1990 novel by Piers Anthony

Isle of View is a fantasy novel by American writer Piers Anthony, published in 1989. It is the thirteenth book of the Xanth series.

==Plot==
Che, Chex Centaur’s winged foal, has been kidnapped by a group of goblins. It is up to Jenny, a girl from the world of Two Moons, to save him. Dolph finally has to decide whom to marry: Electra or Naga Nada.

The book begins in mid-crisis: Che Centaur has been foalnapped. Jenny Elf, wandering in a myopic haze through the World of Two Moons with her cat Sammy, accidentally stumbles through a giant hole between dimensions and ends up in Xanth.
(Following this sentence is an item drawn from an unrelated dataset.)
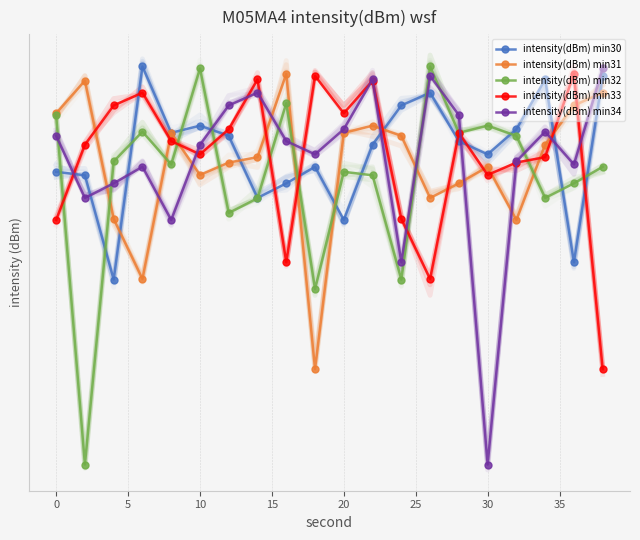

The intensity(dBm) min30 series shows -127.9 at 25. True or false?

True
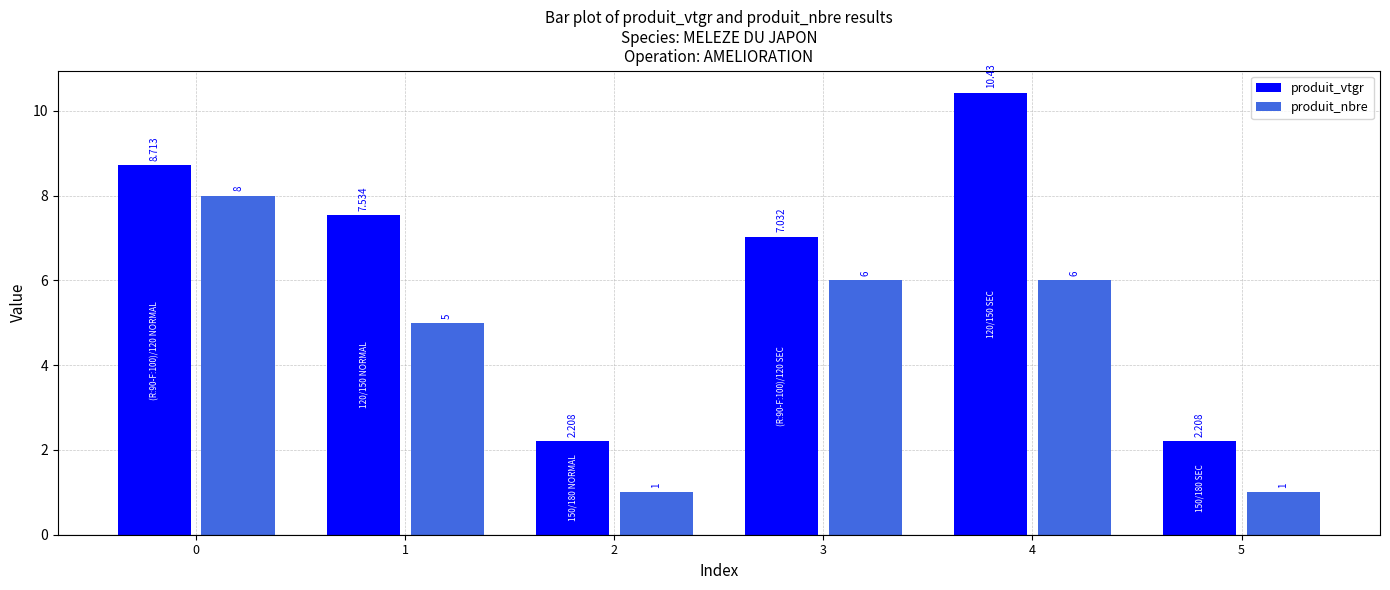

Is the value of produit_nbre at 2 greater than the value of produit_vtgr at 0?

No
Jenny eventually discovers Che being held hostage by a group of goblins, and her attempt to rescue him results in them both being captured by another band of goblins.

Nada Naga, Electra, and the original goblin gang work together and succeed in retrieving Che, Jenny, and Sammy from the new goblin kidnappers. Nada and Electra play a game of chance with the goblins to determine to whom Che goes; the goblins win. The four goblins, Che, Jenny, and Sammy go back to Goblin Mountain where Che is to live. There, Che and Jenny learn why the goblins had kidnapped Che in the first place: they wanted him to be the tutor and companion to Gwendolyn, a young goblin princess who was lame and mostly blind. Because the goblins only respect strength and power, Gwendolyn needed to be able to conceal her physical disabilities by riding on Che's back - otherwise she would be overthrown and killed.

As Che and Jenny are getting to know Gwendolyn, Che's parents call together all the winged monsters in Xanth to start a siege on Goblin Mountain. After much chaos, it is decided that Che will return to his parents, provided that they will take care of Gwendolyn as well.

Prince Dolph finally has to decide which one of his fiancees to marry: Electra or Nada.

==Trivia==
- Jenny Elf is named after a real reader, a twelve-year-old girl named Jenny Gildwarg, who was the victim of a hit-and-run accident that left her partially paralyzed. The story is also chronicled in the non-fiction account, Letters To Jenny.
- The title is a same-sounding (homophonous) phrase of "I love you", which is a pun.